I’m drowning in a sea of housework, swept away by waves of wet bath towels and vicious dustbunnies. My tasks thrive like infant Godzillas– starting ugly, but small, and maturing to colossal proportions by the day’s end no matter how many missiles I launch at them. If my house were Tokyo, there’d be big lizard footprints all over the den. It wasn’t always this way.
In my single days, it took approximately 12 minutes each morning to keep things in order. And those were the shag carpet days, when vacuuming was like a safari. You just never knew what wildlife was lingering in that stuff. Then I got married.
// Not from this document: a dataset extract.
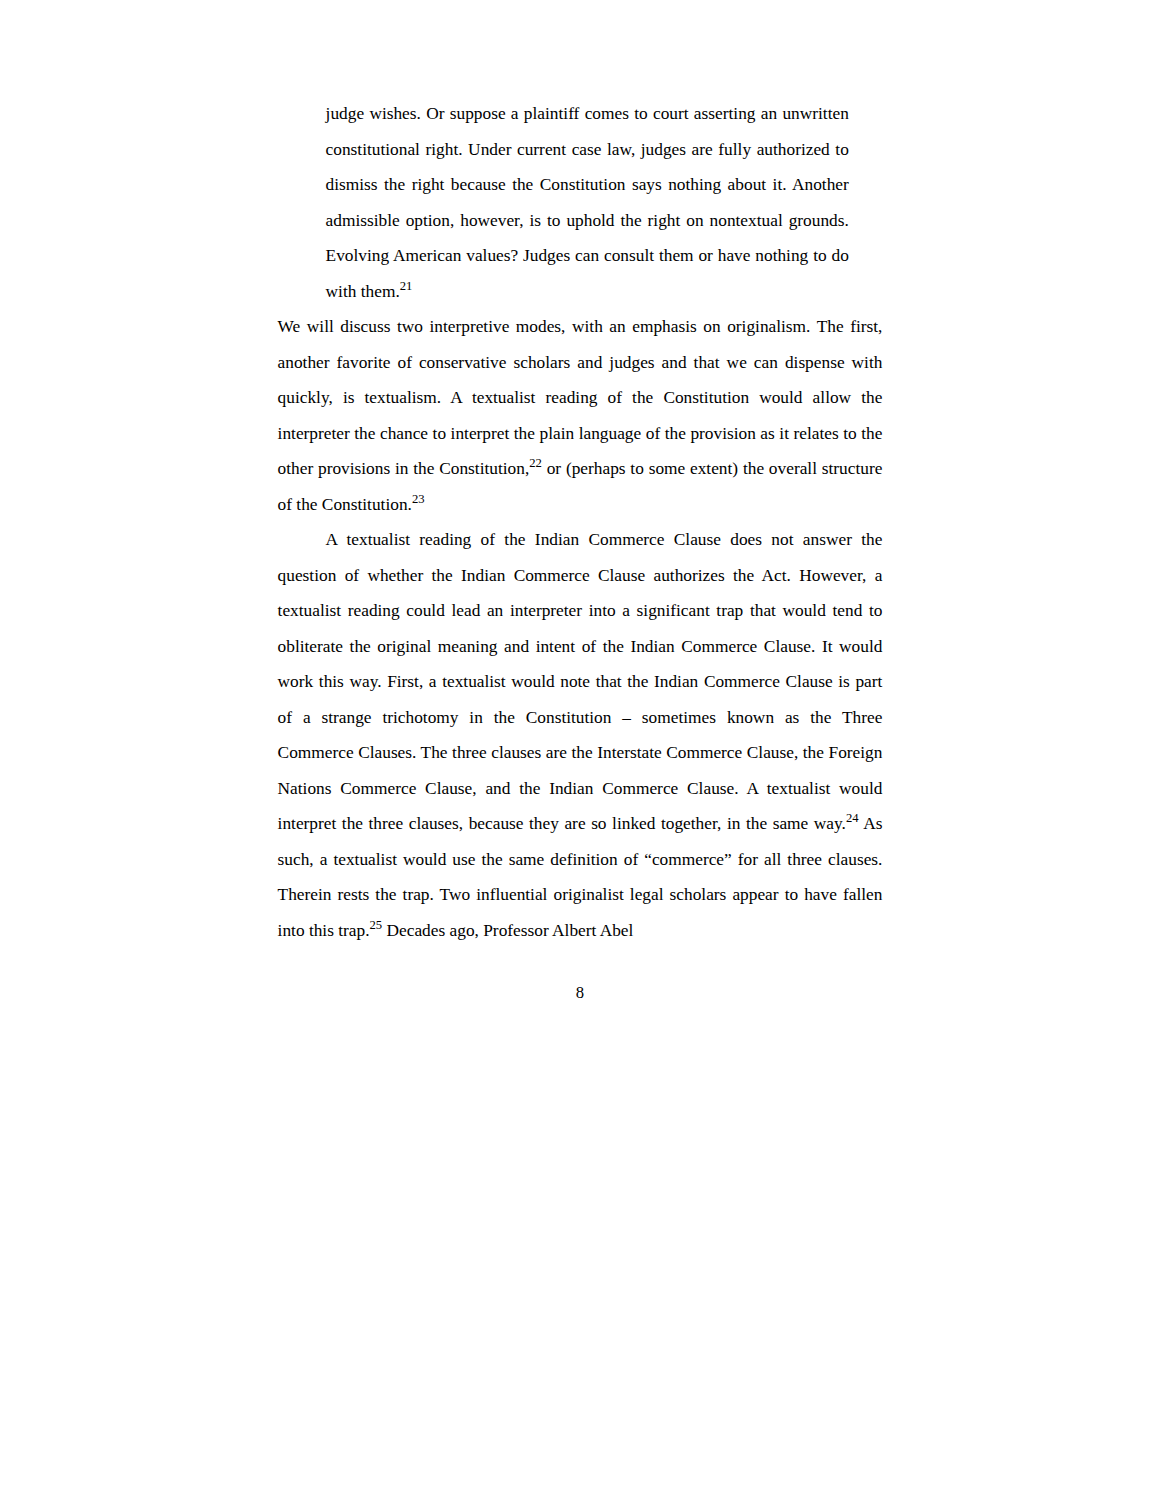judge wishes. Or suppose a plaintiff comes to court asserting an unwritten constitutional right. Under current case law, judges are fully authorized to dismiss the right because the Constitution says nothing about it. Another admissible option, however, is to uphold the right on nontextual grounds. Evolving American values? Judges can consult them or have nothing to do with them.21
We will discuss two interpretive modes, with an emphasis on originalism. The first, another favorite of conservative scholars and judges and that we can dispense with quickly, is textualism. A textualist reading of the Constitution would allow the interpreter the chance to interpret the plain language of the provision as it relates to the other provisions in the Constitution,22 or (perhaps to some extent) the overall structure of the Constitution.23
A textualist reading of the Indian Commerce Clause does not answer the question of whether the Indian Commerce Clause authorizes the Act. However, a textualist reading could lead an interpreter into a significant trap that would tend to obliterate the original meaning and intent of the Indian Commerce Clause. It would work this way. First, a textualist would note that the Indian Commerce Clause is part of a strange trichotomy in the Constitution – sometimes known as the Three Commerce Clauses. The three clauses are the Interstate Commerce Clause, the Foreign Nations Commerce Clause, and the Indian Commerce Clause. A textualist would interpret the three clauses, because they are so linked together, in the same way.24 As such, a textualist would use the same definition of “commerce” for all three clauses. Therein rests the trap. Two influential originalist legal scholars appear to have fallen into this trap.25 Decades ago, Professor Albert Abel
8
My husband is reasonably neat, although we have different standards. When he wipes down the counters and a few crumbs escape, he shrugs his shoulders, falls into his recliner and hopes one of the cats wants a snack. When I wipe down the counters, I don’t rest until each and every crumb has been hunted down like the James gang and summarily executed. And any cats found on the counter better know how to outrun a broom.
Once when I went away for almost three weeks, I left my hubby with a long list of things to be done. I really didn’t expect to return to fresh-cut tulips and beef stroganoff bubbling on the stove and I didn’t. The house had crumb residue from its stem to its stern and I immediately pitched in and started scrubbing. When I spoke to my husband, he confessed he’d never gotten around to changing the beds in my absence one of the things on my list. But, he told me, it was OK.
“I only slept on my side of the bed so your side’s still clean,” he rationalized, as serious as a tax collector on April 15th. I chose to change the bed anyway, but at least he tried. My kids are another story.
They have a completely different attitude toward housework, which they rank right up there alongside finding spare body parts on their dinner plates. Even small tasks induce more work than their Poke-mon-besotted little brains can absorb.
Take the refrigerator. If there’s so much as a drop of food or drink residue clinging to a container, they put it back in the fridge. That’s why I constantly run out of orange juice, since I labor under the naive notion that two orange juice containers in the refrigerator mean we actually possess orange juice. Instead, they’re both empty except for an amount so small Thumbelina would go thirsty. But they’re put back because it requires slightly more effort to walk across the room and place the empties into the recycling bin.
Similarly, I find wet towels on the floors, shoes littering the hallways, crayons floating around the den like an asteroid belt and even a few shriveled up grapes under their beds. And when I insist they clean up after themselves, they strike martyred poses. My son even had the nerve to complain he was tired of “Doing all the work around here.” He says he’s going to marry when he grows up so he’ll have help. He’ll tackle the outside stuff and his wife (who undoubtedly will dress in black and white and come equipped with a feather duster) will do the inside stuff. Sort of a maid you don’t have to pay.
You know that’s not such a bad idea. In fact, I like it a lot. So much so that when I finish this column, I’m going to ignore that pyramid of filthy clothes that’s taken over the laundry room and read a book.
But first I’m going to see the ladies in classified about placing a want ad for a wife.